# Hi from Holland



## Twinkle (Feb 14, 2007)

Hi everyone, 

I just found out about this forum and I thought I should join it. I'm Silvia and I'm from the Netherlands. I'm having three cats: Baloo, Angel and Stitch. They are all European Shorthair and ofcourse very cute. Unfortunately I don't have any pictures of them on my computer at this moment.


----------



## Jeanie (Jun 18, 2003)

I think you should join too!  :wink: I'll look forward to seeing your kitties.
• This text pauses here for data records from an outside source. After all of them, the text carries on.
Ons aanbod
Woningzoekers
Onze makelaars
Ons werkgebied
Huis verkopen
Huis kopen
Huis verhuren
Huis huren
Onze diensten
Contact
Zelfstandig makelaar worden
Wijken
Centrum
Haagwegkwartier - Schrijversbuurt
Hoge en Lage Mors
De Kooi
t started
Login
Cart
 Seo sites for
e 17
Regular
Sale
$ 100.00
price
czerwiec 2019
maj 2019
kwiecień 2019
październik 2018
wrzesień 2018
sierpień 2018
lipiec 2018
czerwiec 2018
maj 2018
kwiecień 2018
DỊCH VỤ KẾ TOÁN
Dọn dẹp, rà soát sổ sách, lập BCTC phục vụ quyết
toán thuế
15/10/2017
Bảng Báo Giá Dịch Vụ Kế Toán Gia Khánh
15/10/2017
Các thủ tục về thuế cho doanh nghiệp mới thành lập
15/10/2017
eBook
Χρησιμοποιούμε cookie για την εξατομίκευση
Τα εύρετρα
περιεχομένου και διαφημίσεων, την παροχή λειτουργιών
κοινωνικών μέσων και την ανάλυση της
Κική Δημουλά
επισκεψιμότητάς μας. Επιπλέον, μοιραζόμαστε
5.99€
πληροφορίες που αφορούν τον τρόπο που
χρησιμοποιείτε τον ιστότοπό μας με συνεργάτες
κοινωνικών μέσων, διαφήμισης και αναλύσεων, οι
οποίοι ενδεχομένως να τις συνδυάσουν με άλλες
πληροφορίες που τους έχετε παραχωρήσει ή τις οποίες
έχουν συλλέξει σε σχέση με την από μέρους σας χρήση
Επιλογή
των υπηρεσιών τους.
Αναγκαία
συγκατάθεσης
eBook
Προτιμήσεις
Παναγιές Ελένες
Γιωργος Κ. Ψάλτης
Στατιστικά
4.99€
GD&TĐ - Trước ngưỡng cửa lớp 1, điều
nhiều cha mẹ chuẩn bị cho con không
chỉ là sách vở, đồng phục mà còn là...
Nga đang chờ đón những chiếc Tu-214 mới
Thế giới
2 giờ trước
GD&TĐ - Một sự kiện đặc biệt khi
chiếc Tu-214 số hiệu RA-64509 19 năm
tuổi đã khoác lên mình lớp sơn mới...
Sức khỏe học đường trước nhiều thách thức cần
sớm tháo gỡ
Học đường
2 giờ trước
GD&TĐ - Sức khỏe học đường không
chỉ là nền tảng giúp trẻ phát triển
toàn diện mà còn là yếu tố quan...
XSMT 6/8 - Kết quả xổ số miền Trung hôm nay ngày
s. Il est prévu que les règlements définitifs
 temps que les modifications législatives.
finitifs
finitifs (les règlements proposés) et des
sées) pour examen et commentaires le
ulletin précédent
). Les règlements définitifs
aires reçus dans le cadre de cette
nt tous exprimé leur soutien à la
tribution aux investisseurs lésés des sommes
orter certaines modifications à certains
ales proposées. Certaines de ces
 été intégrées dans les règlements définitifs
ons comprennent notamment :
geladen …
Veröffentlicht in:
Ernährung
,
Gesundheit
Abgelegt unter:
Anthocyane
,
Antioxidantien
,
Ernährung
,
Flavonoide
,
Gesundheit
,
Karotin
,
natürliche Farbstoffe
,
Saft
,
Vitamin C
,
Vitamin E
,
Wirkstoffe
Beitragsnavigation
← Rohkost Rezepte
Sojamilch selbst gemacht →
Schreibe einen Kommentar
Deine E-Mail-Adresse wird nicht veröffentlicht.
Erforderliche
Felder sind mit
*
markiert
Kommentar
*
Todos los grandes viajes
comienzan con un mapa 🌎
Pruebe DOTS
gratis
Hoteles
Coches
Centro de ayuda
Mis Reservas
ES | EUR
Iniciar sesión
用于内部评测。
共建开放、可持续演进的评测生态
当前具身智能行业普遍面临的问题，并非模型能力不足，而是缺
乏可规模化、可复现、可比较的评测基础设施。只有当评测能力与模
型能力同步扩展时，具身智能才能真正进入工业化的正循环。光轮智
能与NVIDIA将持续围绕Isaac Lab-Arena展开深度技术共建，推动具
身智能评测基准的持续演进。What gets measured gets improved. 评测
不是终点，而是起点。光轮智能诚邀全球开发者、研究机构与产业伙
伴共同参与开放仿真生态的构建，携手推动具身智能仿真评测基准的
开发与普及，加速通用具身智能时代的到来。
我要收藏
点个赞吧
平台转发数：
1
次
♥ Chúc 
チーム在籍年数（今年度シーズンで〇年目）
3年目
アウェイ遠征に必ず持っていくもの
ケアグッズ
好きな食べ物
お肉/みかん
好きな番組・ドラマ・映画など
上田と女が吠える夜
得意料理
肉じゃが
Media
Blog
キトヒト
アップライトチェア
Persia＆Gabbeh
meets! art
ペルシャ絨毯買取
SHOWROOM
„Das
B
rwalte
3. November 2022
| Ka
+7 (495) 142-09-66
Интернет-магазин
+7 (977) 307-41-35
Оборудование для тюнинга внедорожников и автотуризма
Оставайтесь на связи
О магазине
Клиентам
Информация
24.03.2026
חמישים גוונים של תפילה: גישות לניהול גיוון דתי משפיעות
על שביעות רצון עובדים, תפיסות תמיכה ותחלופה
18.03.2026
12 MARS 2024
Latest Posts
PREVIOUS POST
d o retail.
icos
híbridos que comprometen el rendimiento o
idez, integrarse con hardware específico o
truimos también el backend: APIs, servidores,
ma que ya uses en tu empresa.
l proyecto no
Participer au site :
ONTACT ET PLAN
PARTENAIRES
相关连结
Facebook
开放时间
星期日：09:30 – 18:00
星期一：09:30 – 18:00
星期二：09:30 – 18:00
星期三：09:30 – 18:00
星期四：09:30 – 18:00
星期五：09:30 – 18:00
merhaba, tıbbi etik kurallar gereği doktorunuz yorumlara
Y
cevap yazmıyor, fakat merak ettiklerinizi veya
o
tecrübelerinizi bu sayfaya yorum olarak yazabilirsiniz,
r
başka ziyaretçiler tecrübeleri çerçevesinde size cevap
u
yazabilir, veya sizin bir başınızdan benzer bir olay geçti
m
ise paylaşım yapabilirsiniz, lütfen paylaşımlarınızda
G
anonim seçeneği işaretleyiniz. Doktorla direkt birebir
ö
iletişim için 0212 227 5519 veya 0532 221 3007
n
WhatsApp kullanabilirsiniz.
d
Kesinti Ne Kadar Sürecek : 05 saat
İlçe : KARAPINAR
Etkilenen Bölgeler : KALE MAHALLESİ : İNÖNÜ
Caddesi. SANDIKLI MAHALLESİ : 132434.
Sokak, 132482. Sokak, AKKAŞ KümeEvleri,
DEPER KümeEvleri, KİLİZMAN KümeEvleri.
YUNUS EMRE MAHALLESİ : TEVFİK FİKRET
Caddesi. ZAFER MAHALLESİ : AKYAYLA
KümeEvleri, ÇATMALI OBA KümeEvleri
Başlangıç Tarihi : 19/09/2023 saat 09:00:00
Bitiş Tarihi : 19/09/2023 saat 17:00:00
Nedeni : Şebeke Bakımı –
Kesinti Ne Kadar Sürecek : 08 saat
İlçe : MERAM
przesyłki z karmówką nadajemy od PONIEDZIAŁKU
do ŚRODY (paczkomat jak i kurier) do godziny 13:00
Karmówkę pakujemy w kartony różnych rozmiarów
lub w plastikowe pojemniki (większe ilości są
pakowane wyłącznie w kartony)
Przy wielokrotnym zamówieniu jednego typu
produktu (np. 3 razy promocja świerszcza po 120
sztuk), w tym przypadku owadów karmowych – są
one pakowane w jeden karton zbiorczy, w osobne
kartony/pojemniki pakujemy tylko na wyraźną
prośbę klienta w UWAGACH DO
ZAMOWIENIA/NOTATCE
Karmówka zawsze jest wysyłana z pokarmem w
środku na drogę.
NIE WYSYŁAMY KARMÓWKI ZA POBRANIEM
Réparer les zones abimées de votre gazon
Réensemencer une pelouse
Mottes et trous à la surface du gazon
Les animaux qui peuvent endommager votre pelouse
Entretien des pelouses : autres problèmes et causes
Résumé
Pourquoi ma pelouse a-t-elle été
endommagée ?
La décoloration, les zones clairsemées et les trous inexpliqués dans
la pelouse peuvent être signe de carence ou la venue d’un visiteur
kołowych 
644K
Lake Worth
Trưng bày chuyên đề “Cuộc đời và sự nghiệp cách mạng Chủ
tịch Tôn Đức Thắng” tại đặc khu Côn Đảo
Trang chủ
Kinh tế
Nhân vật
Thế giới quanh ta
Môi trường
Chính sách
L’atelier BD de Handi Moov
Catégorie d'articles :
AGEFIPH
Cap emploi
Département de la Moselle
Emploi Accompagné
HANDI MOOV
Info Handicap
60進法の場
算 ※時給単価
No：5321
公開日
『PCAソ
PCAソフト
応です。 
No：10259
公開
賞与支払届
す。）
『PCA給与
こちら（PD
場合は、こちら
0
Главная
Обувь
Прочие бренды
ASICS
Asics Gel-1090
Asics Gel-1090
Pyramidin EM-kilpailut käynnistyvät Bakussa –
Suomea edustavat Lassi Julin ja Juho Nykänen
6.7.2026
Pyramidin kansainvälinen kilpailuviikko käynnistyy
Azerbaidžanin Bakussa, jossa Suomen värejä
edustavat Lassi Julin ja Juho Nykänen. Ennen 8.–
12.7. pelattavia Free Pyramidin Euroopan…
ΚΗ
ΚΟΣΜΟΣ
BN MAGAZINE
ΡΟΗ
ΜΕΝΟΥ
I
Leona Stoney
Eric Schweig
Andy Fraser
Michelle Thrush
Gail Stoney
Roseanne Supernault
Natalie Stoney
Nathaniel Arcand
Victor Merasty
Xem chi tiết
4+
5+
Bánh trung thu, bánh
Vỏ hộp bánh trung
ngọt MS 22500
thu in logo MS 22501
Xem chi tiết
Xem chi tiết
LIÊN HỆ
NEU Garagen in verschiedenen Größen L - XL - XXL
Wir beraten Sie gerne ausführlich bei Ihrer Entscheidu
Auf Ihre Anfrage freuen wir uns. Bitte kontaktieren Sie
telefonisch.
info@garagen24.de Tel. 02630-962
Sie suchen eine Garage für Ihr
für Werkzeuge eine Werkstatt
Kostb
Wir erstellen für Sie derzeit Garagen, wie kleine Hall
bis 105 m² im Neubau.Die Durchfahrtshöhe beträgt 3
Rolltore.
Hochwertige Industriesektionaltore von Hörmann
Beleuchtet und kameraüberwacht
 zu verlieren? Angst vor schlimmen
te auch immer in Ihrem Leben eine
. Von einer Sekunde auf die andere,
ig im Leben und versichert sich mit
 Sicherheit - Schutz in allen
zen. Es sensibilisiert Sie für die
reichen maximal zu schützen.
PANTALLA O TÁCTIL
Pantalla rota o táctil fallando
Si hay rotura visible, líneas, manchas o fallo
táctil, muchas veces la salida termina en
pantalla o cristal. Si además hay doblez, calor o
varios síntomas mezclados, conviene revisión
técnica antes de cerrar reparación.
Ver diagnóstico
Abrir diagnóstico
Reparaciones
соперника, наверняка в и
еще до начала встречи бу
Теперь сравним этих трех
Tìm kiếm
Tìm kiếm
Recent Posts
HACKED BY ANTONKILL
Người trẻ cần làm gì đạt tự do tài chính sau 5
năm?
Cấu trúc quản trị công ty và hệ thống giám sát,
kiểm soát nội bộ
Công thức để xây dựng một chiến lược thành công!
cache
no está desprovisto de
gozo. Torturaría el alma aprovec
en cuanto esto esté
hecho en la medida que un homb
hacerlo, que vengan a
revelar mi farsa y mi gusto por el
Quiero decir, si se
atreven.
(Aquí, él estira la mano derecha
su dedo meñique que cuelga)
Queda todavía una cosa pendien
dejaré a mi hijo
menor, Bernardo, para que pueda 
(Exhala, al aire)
The Netherlands must be lovely!

Welcome!


----------



## MikePageKY (Aug 24, 2005)

Hello and welcome to the forum...I can't wait to see your kitty's either, European Shorthairs are beautiful


----------



## kitkat (Sep 22, 2003)

Glad to have you here Silvia :wink:


----------



## dmcwlvssr (Apr 24, 2005)

Welcome and hello to you and the kittys!


----------



## Calla_Dragon (Feb 11, 2007)

Welcome!


----------



## doodlebug (May 13, 2006)

Welcome to our kitty universe!


----------



## DesnBaby (Apr 18, 2004)

I can't wait to see pictures!


----------



## waschaf (Jan 10, 2007)

welcome to the forum.


----------